Wilder looking like Stevie Wonder there. Sounds like he is selling like Stevie Wonder too.


----------



## The Kraken (Apr 19, 2014)

"It's now 4-0. It should have been 3-0 but that was a 10-8 round out there. He's following my lead and as a champion he should have his own lead, not follow anybody elses. He's very inexperienced, he doesn't know what he's doing, if I wanted him to tapdance I could probably make him, he knows now, in his mind, he can't beat me"


----------



## godsavethequeen (Jun 12, 2013)

Wilder offered new improved deal by 
Matchroom for April 13th


----------



## Cableaddict (Jun 6, 2013)

The Kraken said:


> "It's now 4-0. It should have been 3-0 but that was a 10-8 round out there. He's following my lead and as a champion he should have his own lead, not follow anybody elses. He's very inexperienced, he doesn't know what he's doing, if I wanted him to tapdance I could probably make him, he knows now, in his mind, he can't beat me"


I'm actually starting to like the big dufus! (Whooda' thunkit? )

I'm even starting to believe he has a small chance of winning this fight.


----------



## Cableaddict (Jun 6, 2013)

The Kraken said:


> I meant his fight at York Hall, didn't know he fought since then, isn't Kiladze a cruiserweight?


Oh, yeah, he seemed a bit off in that fight, I agree, even though the fight only last about 2 minutes.
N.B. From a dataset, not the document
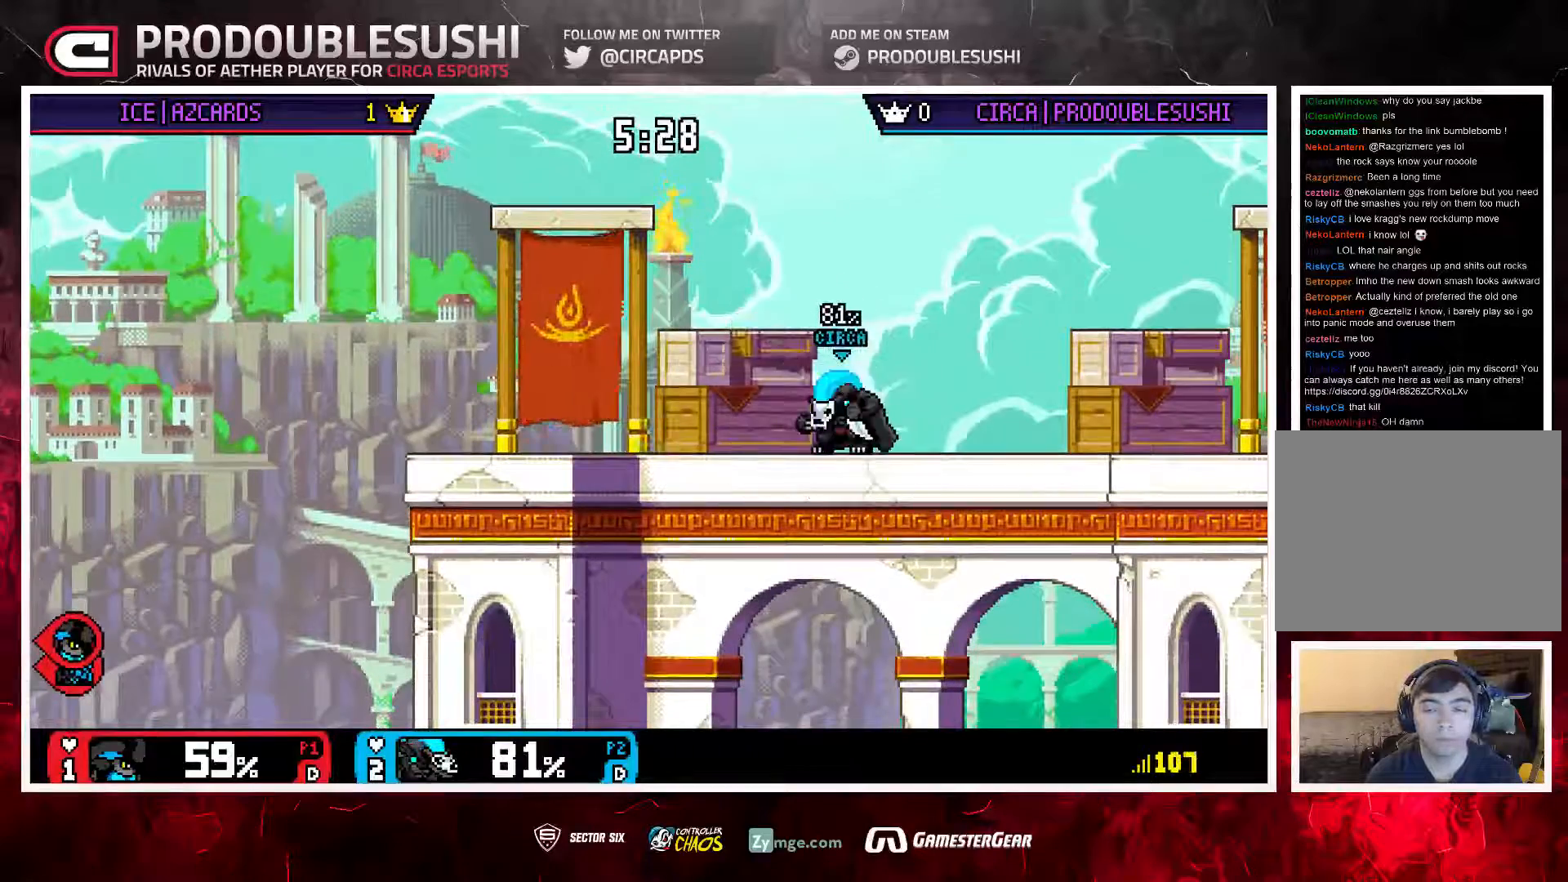
{"dt_ms": 500, "buttons": [], "left_stick": "right", "right_stick": "center"}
I think Bacurin is just an awkward fighter. Plus, Joyce is learning on the job. - But in his last fight, he looked like a seasoned pro.

Salas built a lovely machine, there. I hope Abel Sanchez doesn't scew him up. What an awful choice for a new trainer.


----------



## Juiceboxbiotch (May 16, 2013)

I'm freakin stoked for this fight. Biggest heavyweight fight in quite a while, both undefeated, one with a belt and one the lineal champ... AND it sets up an even bigger fight next year. I'm pumped.


----------



## JeffJoiner (Jun 5, 2013)

I have a buddy who is a writer for Supreme Boxing and in fairly well with a couple of camps. Last Sunday he spoke to Leo Santa Cruz who said he really wants to fight on this card and they are working to get the Russell bout signed.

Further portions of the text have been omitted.